The structure of proteins
This compound group is characterized by extremely large structures at four different levels. Simply put, a protein is a sequence of binded amino acids. This is the most basic level of their arrangement – the primary structure.The secondary structure is a certain regular arrangement, resulting from the bending of the polypeptide core, and thus from its three-dimensional structure. Further, the tertiary structure involves the classification based on the folding of the molecule into its final shape. The quaternary structure describes the formation of larger aggregates by a given protein molecule.
Enzymes
Enzymes are a group of large proteins acting as catalysts in many biological reactions. They differ from laboratory-used chemical catalysts due to their specific action. Typically, one enzyme is able to catalyse only one reaction of only one compound, called the substrate. For example, the human GI system contains amylase, which catalyses the hydrolysis of starch to glucose only, and does not catalyse the hydrolysis of cellulose or other polysaccharides. There are also other enzymes, such as papain, acting on a whole group of substrates, in this case catalysing the hydrolysis of many types of peptide bonds. Similarly to chemical catalysts, enzymes do not disturb the constant equilibrium of a reaction, but only lower the activation energy, which results in the acceleration of the process.
Protein denaturation
Globular proteins have a tertiary structure that is held in balance by weak intramolecular interactions.

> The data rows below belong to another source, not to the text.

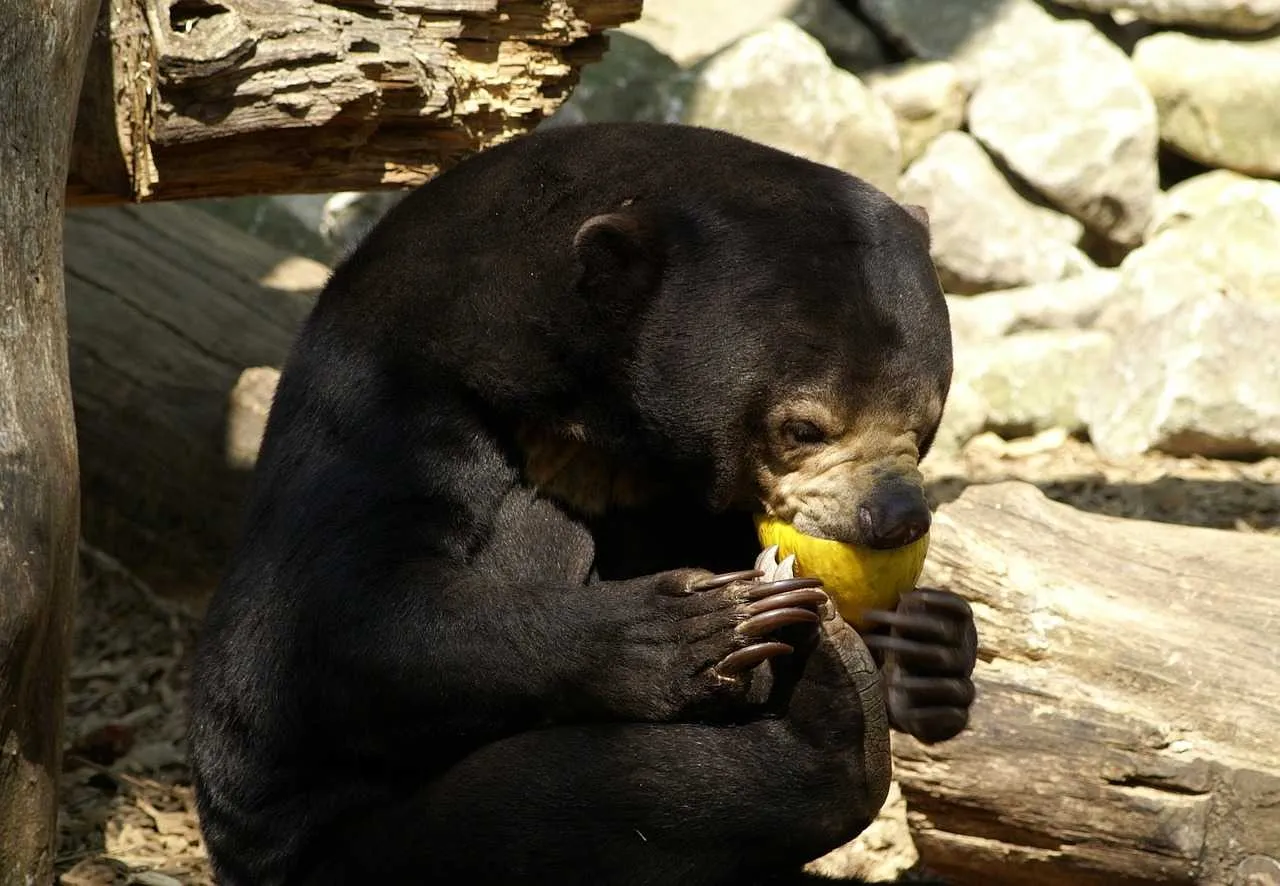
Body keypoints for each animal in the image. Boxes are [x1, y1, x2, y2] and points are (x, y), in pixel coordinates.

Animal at [185, 119, 972, 886]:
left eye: (927, 423)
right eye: (803, 427)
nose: (895, 520)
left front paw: (931, 645)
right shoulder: (394, 397)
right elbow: (332, 625)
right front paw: (700, 627)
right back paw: (830, 712)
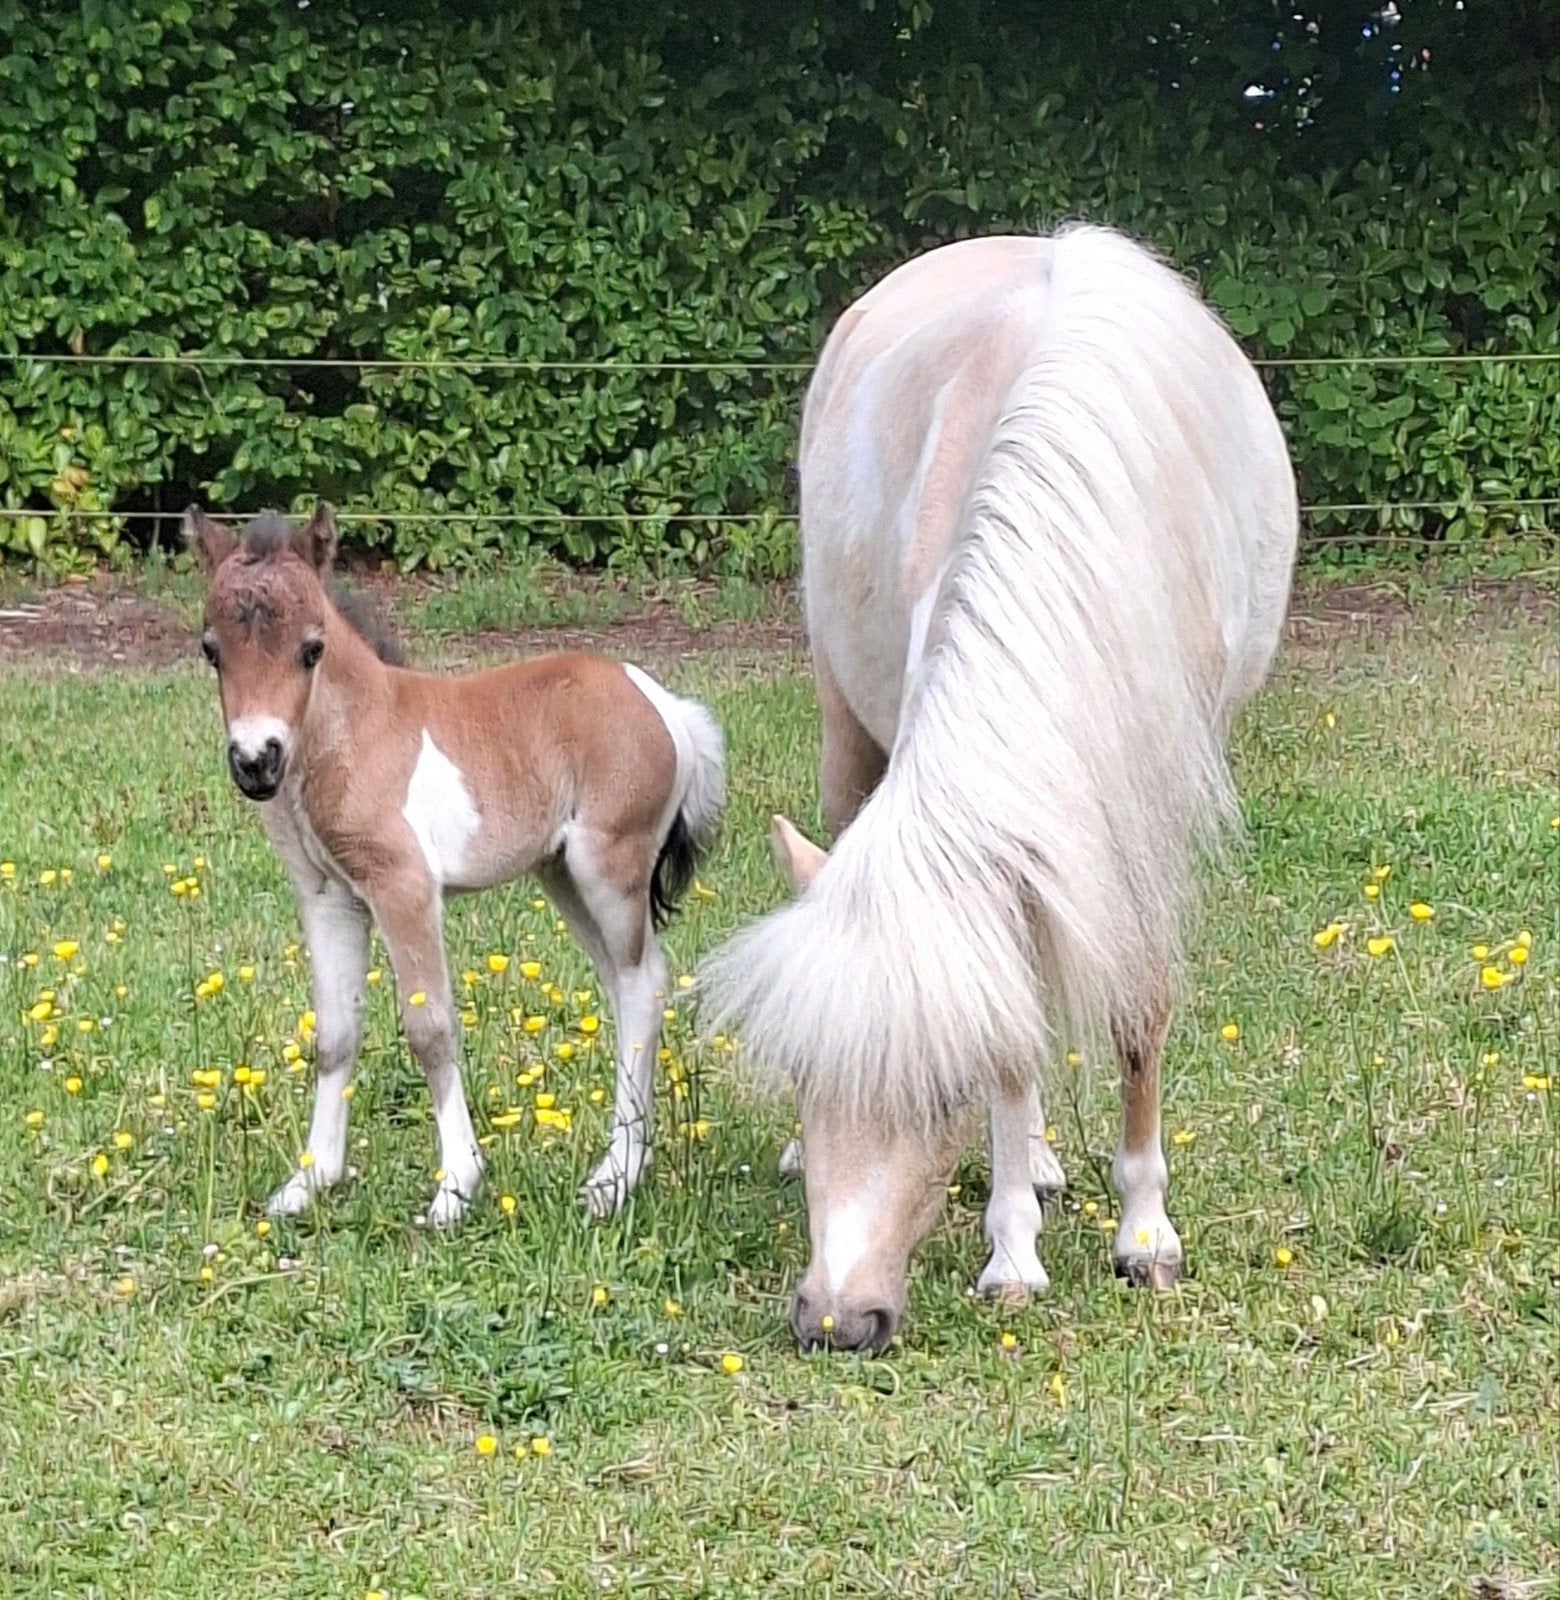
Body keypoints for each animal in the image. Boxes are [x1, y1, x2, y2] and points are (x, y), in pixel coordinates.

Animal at [186, 504, 725, 1225]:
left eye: (312, 648)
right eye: (212, 649)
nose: (255, 761)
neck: (352, 737)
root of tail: (665, 704)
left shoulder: (403, 887)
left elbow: (431, 1030)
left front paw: (455, 1187)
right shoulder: (328, 896)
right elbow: (334, 1034)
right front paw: (310, 1180)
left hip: (609, 870)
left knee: (643, 987)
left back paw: (614, 1179)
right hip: (561, 876)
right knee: (627, 986)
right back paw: (625, 1164)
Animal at [703, 226, 1297, 1351]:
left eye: (942, 1088)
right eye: (804, 1076)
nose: (836, 1318)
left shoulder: (1147, 823)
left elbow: (1138, 1011)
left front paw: (1144, 1236)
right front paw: (1014, 1251)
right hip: (847, 724)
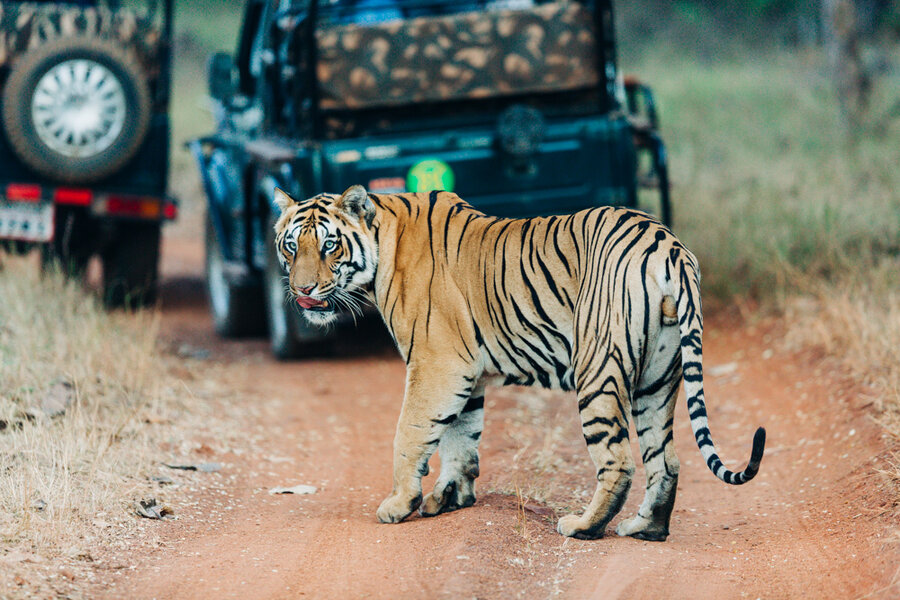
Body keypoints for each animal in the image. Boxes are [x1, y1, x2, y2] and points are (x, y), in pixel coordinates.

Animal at [274, 185, 768, 540]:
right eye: (291, 247)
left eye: (330, 246)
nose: (302, 291)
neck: (383, 246)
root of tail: (669, 245)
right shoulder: (465, 373)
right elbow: (461, 438)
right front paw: (450, 498)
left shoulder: (436, 365)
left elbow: (411, 434)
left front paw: (399, 504)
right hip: (658, 377)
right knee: (665, 460)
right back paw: (646, 528)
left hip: (598, 370)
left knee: (619, 460)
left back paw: (583, 527)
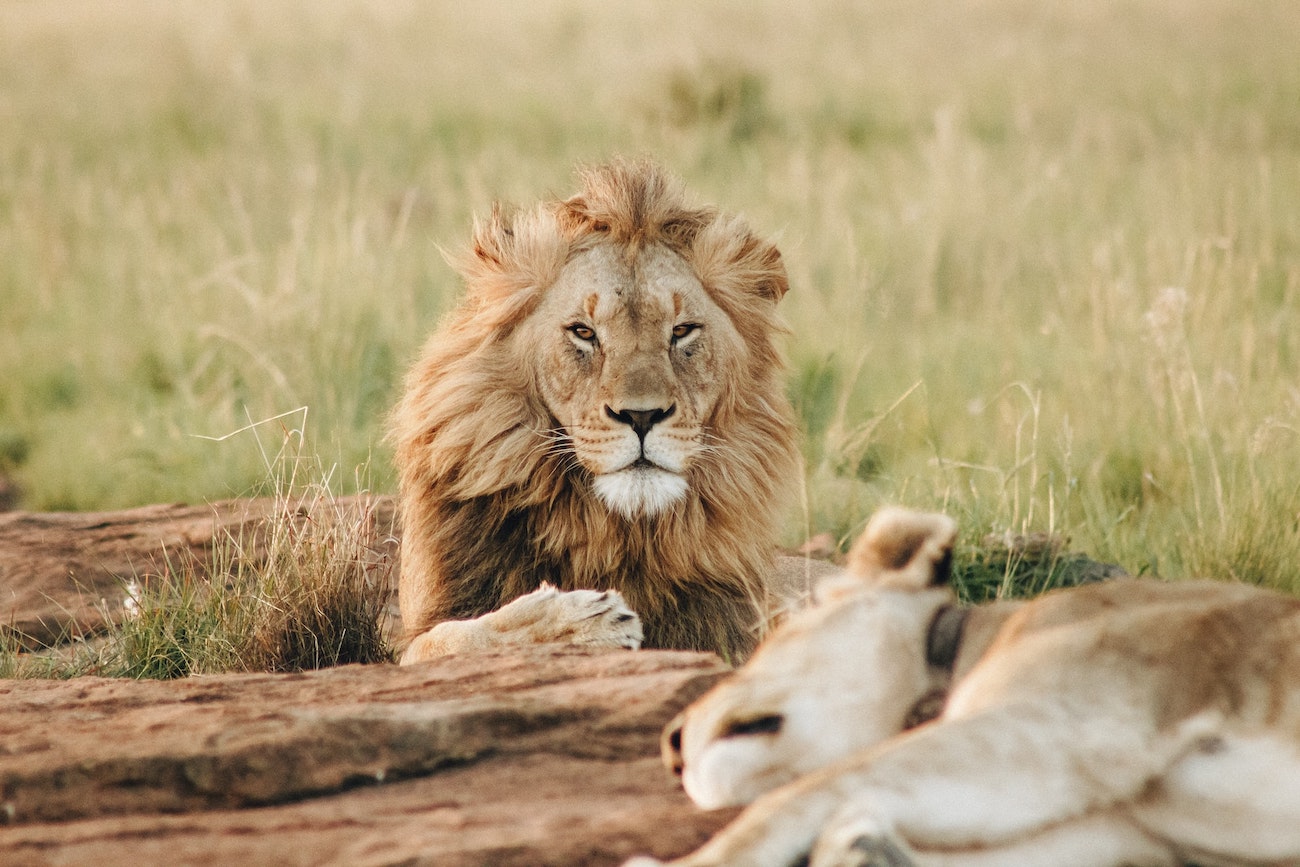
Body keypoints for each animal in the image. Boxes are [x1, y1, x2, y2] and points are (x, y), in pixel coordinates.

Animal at [390, 161, 826, 665]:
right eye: (583, 332)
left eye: (682, 331)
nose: (641, 417)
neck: (612, 533)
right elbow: (452, 638)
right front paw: (579, 622)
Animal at [634, 509, 1300, 867]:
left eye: (769, 641)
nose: (669, 743)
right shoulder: (1125, 835)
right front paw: (866, 848)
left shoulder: (1066, 722)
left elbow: (796, 796)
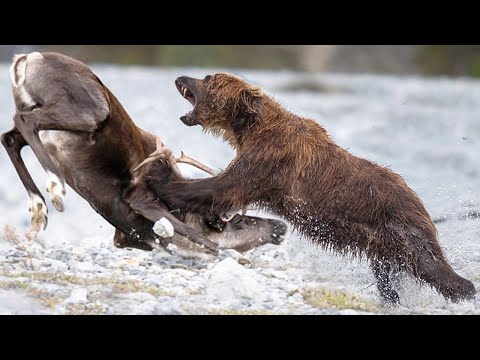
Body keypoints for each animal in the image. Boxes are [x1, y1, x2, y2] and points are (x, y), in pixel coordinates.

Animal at [148, 73, 478, 304]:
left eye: (207, 78)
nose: (180, 77)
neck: (249, 128)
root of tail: (417, 199)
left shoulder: (266, 160)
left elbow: (220, 187)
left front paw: (160, 176)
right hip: (382, 242)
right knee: (386, 272)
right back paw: (391, 298)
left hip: (400, 227)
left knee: (430, 265)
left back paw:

It is very easy to disrupt it, e.g. by even a minor change in temperature or pH. This, in turn, results in protein denaturation. However, these conditions are so minimally invasive that covalent bonds are not broken. Thanks to this, the primary polypeptide structure does not change. However, each other structure does, which leads to its unfolding from a spherical shape and transforming it into a chaotic bundle. Nevertheless, there are other factors that cause protein denaturation, such as UV rays, strong shaking, high pressure, and a number of chemical factors, including strong acids and heavy metal salts. The denaturation of proteins causes significant changes in their physical and chemical properties. Their solubility decreases drastically, which can be observed, e.g. when cooking eggs: albumins unfold and coagulate into an insoluble white mass in the form of curd protein. Due to denaturation, most enzymes lose their biological activity, because the key tertiary structure is destroyed. Post denaturation, the activity of the exposed chemical groups increases, the rotation angle of the plane of polarized light increases, and the susceptibility to proteolytic enzymes increases. Usually, the process of denaturation is irreversible, but spontaneous renaturations occur at the initial stage of molecule unfolding. Enzymes then also regaintheir previously lost biological activity. Based on this observation it can be concluded that their tertiary structure completely returns to its stable form.